La maggioranza cerca venti e più miliardi per l’Iva ma lascia davvero poco al taglio del cuneo fiscale, forse una misura ben più importante e di impatto maggiore sulla crescita economica, sullo stimolo alle imprese, sul benessere dei cittadini e sull’equità tra contribuenti e generazioni. Tagliare le imposte sul reddito delle persone fisiche è un ritornello di ogni Governo, ma poche maggioranze hanno davvero messo mano alla materia. 
Ci provò Prodi una decina di anni fa, mettendoci circa 7 miliardi di euro; ci ritentò Renzi, con i famosi 80 euro (quasi 10 miliardi). In tutti i casi, si tratta di misure che certamente hanno creato sollievo a chi ne ha usufruito, ma che allo stesso modo poco impatto hanno avuto sul rilancio dei consumi e sulla crescita economica del Paese. Se le cifre di cui si parla ora sono addirittura inferiori a quelle già impegnate in passato, è evidente che, al momento, il coraggio che servirebbe ancora manca.

Certo, è più importante la prospettiva.
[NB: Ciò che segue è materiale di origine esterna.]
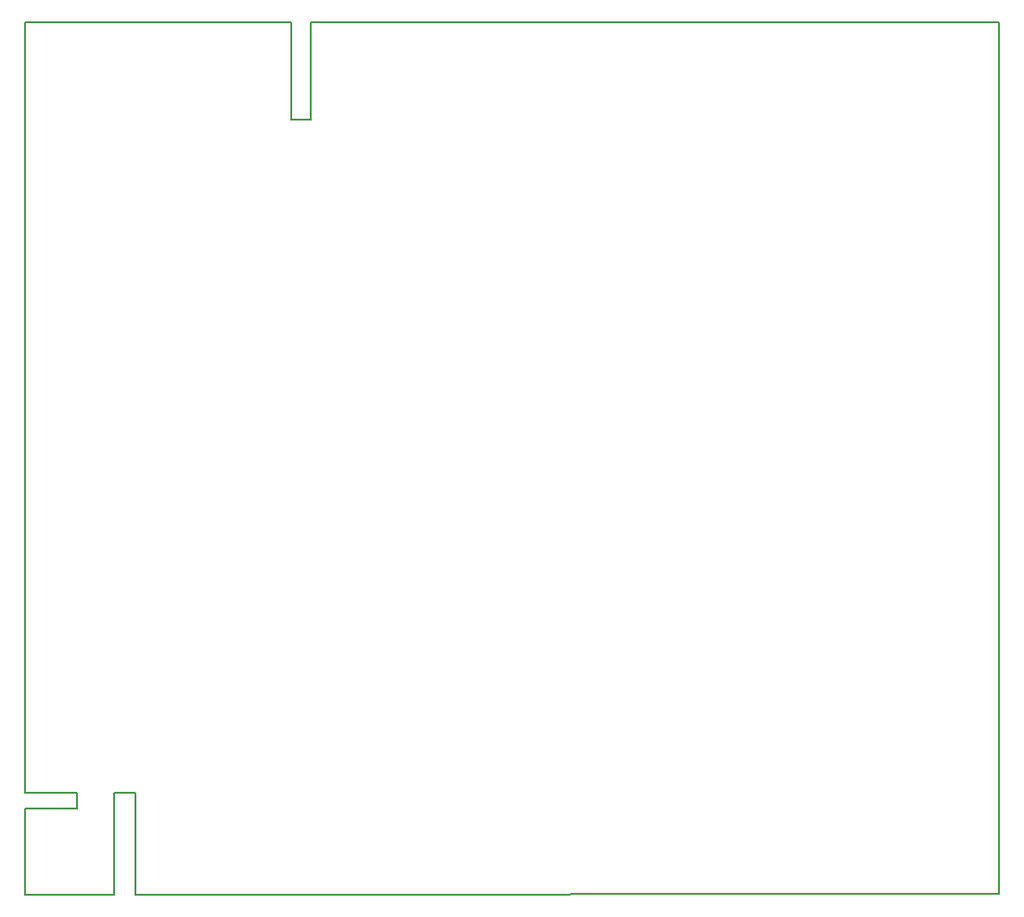
<source format=gbr>
%TF.GenerationSoftware,KiCad,Pcbnew,5.99.0-unknown-52d8b70d3~93~ubuntu20.04.1*%
%TF.CreationDate,2020-11-25T22:41:28+01:00*%
%TF.ProjectId,ZX Dandanator Mini 2.1b,5a582044-616e-4646-916e-61746f72204d,rev?*%
%TF.SameCoordinates,PX6a2f1b0PY2a6a278*%
%TF.FileFunction,Profile,NP*%
%FSLAX46Y46*%
G04 Gerber Fmt 4.6, Leading zero omitted, Abs format (unit mm)*
G04 Created by KiCad (PCBNEW 5.99.0-unknown-52d8b70d3~93~ubuntu20.04.1) date 2020-11-25 22:41:28*
%MOMM*%
%LPD*%
G01*
G04 APERTURE LIST*
%TA.AperFunction,Profile*%
%ADD10C,0.150000*%
%TD*%
G04 APERTURE END LIST*
D10*
X8128000Y-79629000D02*
X8128000Y-70358000D01*
X0Y0D02*
X24305000Y0D01*
X24305000Y0D02*
X24305000Y-8890000D01*
X88900000Y0D02*
X88900000Y-79566000D01*
X88900000Y-79566000D02*
X10033000Y-79629000D01*
X4699000Y-71755000D02*
X4699000Y-70358000D01*
X26083000Y-8890000D02*
X26083000Y0D01*
X10033000Y-70358000D02*
X8128000Y-70358000D01*
X0Y-79629000D02*
X0Y-71755000D01*
X8128000Y-79629000D02*
X0Y-79629000D01*
X24305000Y-8890000D02*
X26083000Y-8890000D01*
X0Y-70358000D02*
X0Y0D01*
X10033000Y-79629000D02*
X10033000Y-70358000D01*
X4699000Y-70358000D02*
X0Y-70358000D01*
X4699000Y-71755000D02*
X0Y-71755000D01*
X26083000Y0D02*
X88900000Y0D01*
M02*

</source>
Potrebbe essere più realistico cominciare con poco se questo poco è inserito in un serio e ragionato progetto di riforma fiscale e di rilancio del paese; se invece si tratta di una misura una tantum, elettorale come le promesse che si fanno quando si sa già che l’orizzonte temporale del governo è solo di qualche mese, allora forse meglio mettere quei miliardi direttamente nella riduzione del debito pubblico. Di cui nessuno sembra più parlare ma che resta lì, in attesa che l’Europa ci ricordi quanto sia limitante per la crescita e quanto ciò ci renda sensibili ai minimi aumenti dello spread.
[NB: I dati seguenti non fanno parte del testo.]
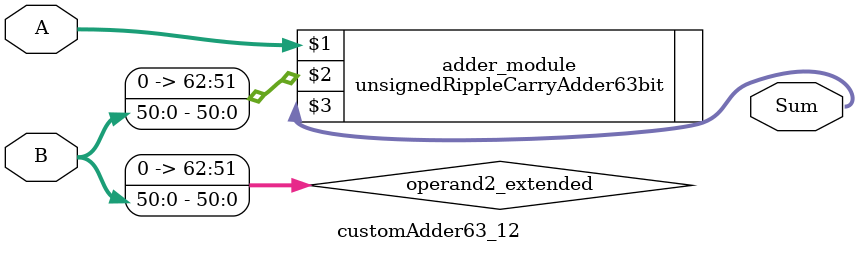
<source format=v>
module customAdder63_12(
                        input [62 : 0] A,
                        input [50 : 0] B,
                        
                        output [63 : 0] Sum
                );

        wire [62 : 0] operand2_extended;
        
        assign operand2_extended =  {12'b0, B};
        
        unsignedRippleCarryAdder63bit adder_module(
            A,
            operand2_extended,
            Sum
        );
        
        endmodule
        
</source>
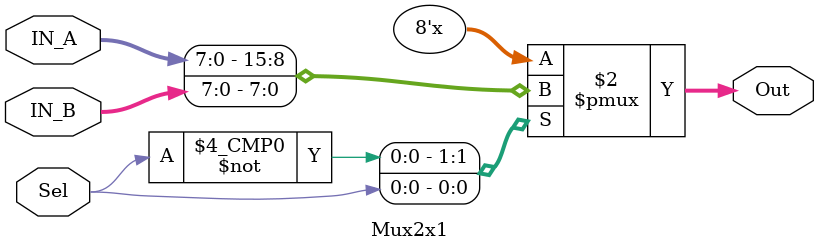
<source format=sv>

module Mux2x1 #(parameter WIDTH = 8)(

    input                   Sel,
    input      [WIDTH-1:0]  IN_A,
    input      [WIDTH-1:0]  IN_B,
    output reg [WIDTH-1:0]  Out

);
    always @(*) begin
    case (Sel)

        1'b0: begin

            Out <= IN_A;

        end

        1'b1: begin

            Out <= IN_B;

        end

        default: begin

            Out <= {8{1'bx}};

        end

    endcase
    end

endmodule

</source>
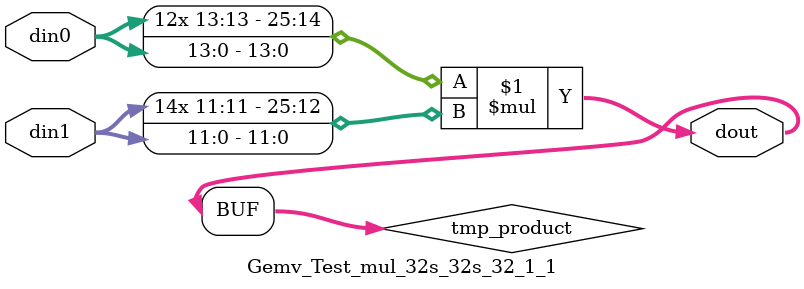
<source format=v>

`timescale 1 ns / 1 ps

 module Gemv_Test_mul_32s_32s_32_1_1(din0, din1, dout);
parameter ID = 1;
parameter NUM_STAGE = 0;
parameter din0_WIDTH = 14;
parameter din1_WIDTH = 12;
parameter dout_WIDTH = 26;

input [din0_WIDTH - 1 : 0] din0; 
input [din1_WIDTH - 1 : 0] din1; 
output [dout_WIDTH - 1 : 0] dout;

wire signed [dout_WIDTH - 1 : 0] tmp_product;



























assign tmp_product = $signed(din0) * $signed(din1);








assign dout = tmp_product;





















endmodule

</source>
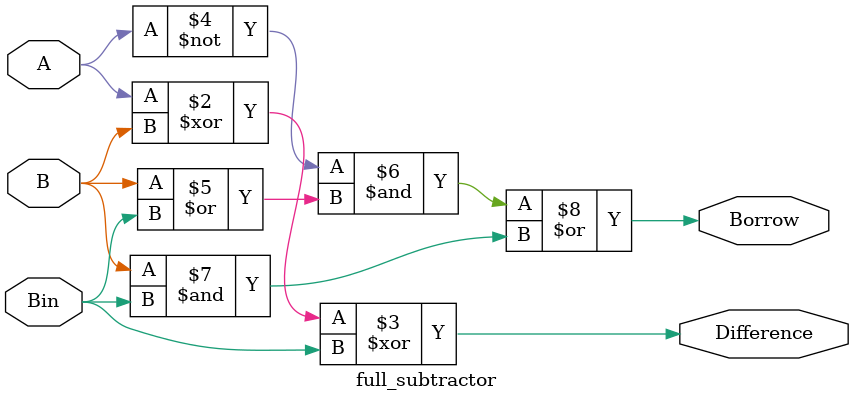
<source format=v>
module full_subtractor (
    input A,
    input B,
    input Bin,
    output reg Difference,
    output reg Borrow
);
    always @(*) begin
        Difference = A ^ B ^ Bin;                    // XOR for difference
        Borrow = (~A & (B | Bin)) | (B & Bin);       // Borrow logic
    end
endmodule
</source>
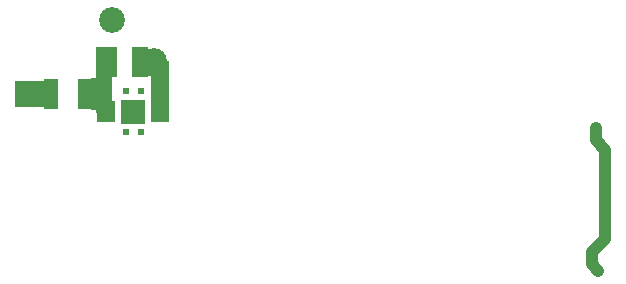
<source format=gbr>
G04 EAGLE Gerber RS-274X export*
G75*
%MOMM*%
%FSLAX34Y34*%
%LPD*%
%INBottom Copper*%
%IPPOS*%
%AMOC8*
5,1,8,0,0,1.08239X$1,22.5*%
G01*
%ADD10R,1.500000X5.000000*%
%ADD11R,0.875000X1.375000*%
%ADD12R,1.375000X5.625000*%
%ADD13R,0.750000X2.750000*%
%ADD14R,2.900000X2.200000*%
%ADD15C,2.184400*%
%ADD16R,2.000000X2.000000*%
%ADD17R,1.500000X0.500000*%
%ADD18R,1.500000X1.000000*%
%ADD19R,0.500000X0.500000*%
%ADD20R,1.270000X2.540000*%
%ADD21R,1.397000X2.590800*%
%ADD22C,0.906400*%
%ADD23C,1.016000*%
%ADD24C,0.756400*%


D10*
X45500Y93750D03*
D11*
X33625Y111875D03*
D12*
X-1375Y101875D03*
D13*
X-9500Y90000D03*
D14*
X-62500Y90000D03*
D15*
X5097Y152903D03*
X40403Y117597D03*
D16*
X23000Y75000D03*
D17*
X500Y68750D03*
X500Y81875D03*
X45500Y68750D03*
X45500Y81250D03*
D18*
X500Y75000D03*
X45500Y75000D03*
D19*
X16650Y57538D03*
X29350Y57538D03*
X16650Y92463D03*
X29350Y92463D03*
D20*
X-17712Y89999D03*
X-46288Y90000D03*
D21*
X28502Y117500D03*
X2498Y117500D03*
D22*
X415000Y61250D03*
D23*
X411250Y-53750D02*
X416250Y-60000D01*
X411250Y-53750D02*
X411250Y-43750D01*
X422500Y-32500D01*
X422500Y42500D01*
X415000Y51250D01*
X415000Y61250D01*
D22*
X416250Y-60000D03*
D24*
X-73250Y90000D03*
X-53250Y90000D03*
X-63250Y90000D03*
M02*

</source>
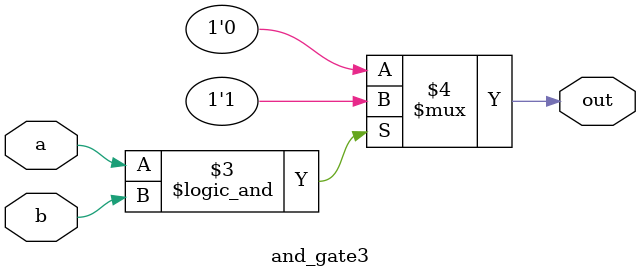
<source format=v>
module and_gate3 (
  input a,
  input b,
  output out
);

  assign out = (a == 1'b1 && b == 1'b1) ? 1'b1 : 1'b0; // Check both bits are high

endmodule
</source>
In realtà una via d’uscita ci sarebbe: e sarebbe quella di non spalmare la piccola riduzione del cuneo fiscale su tutta la popolazione ma di irrobustire la parte rivolta alla platea delle imprese, proprio per dare una spinta all’occupazione, e di concentrarla sulle fasce economicamente e socialmente più deboli. Che non sono più, ormai da tempo, i pensionati ma che sono invece i lavoratori e i cittadini più giovani. 
In un clima surreale in cui la preoccupazione principale di alcuni politici sembra quella di tutelare i più anziani, che, ma solo secondo loro, non saprebbero usare un bancomat o una carta prepagata, ci dimentichiamo che chi si batte ogni giorno per costruire presente e futuro, con prospettive di gran lunga peggiori rispetto a chi li ha preceduti. La vera sfida, non solo fiscale, è quella di creare un mercato del lavoro che sia accogliente e che possa valorizzare proprio le generazioni più giovani, preparate e produttive.

Cosa possono fare invece piccole mance distribuite a pioggia per fermare l’emorragia di migliaia di giovani, laureati e non, che ogni anno decidono di trasferire la propria residenza all’estero? La vera discontinuità che il nuovo governo dovrebbe cercare sta tutta qui: nell’avere una prospettiva di medio lungo periodo e non più, come troppo spesso accade, orientata alla prossima tornata elettorale. È una strategia che il paese non si può più permettere.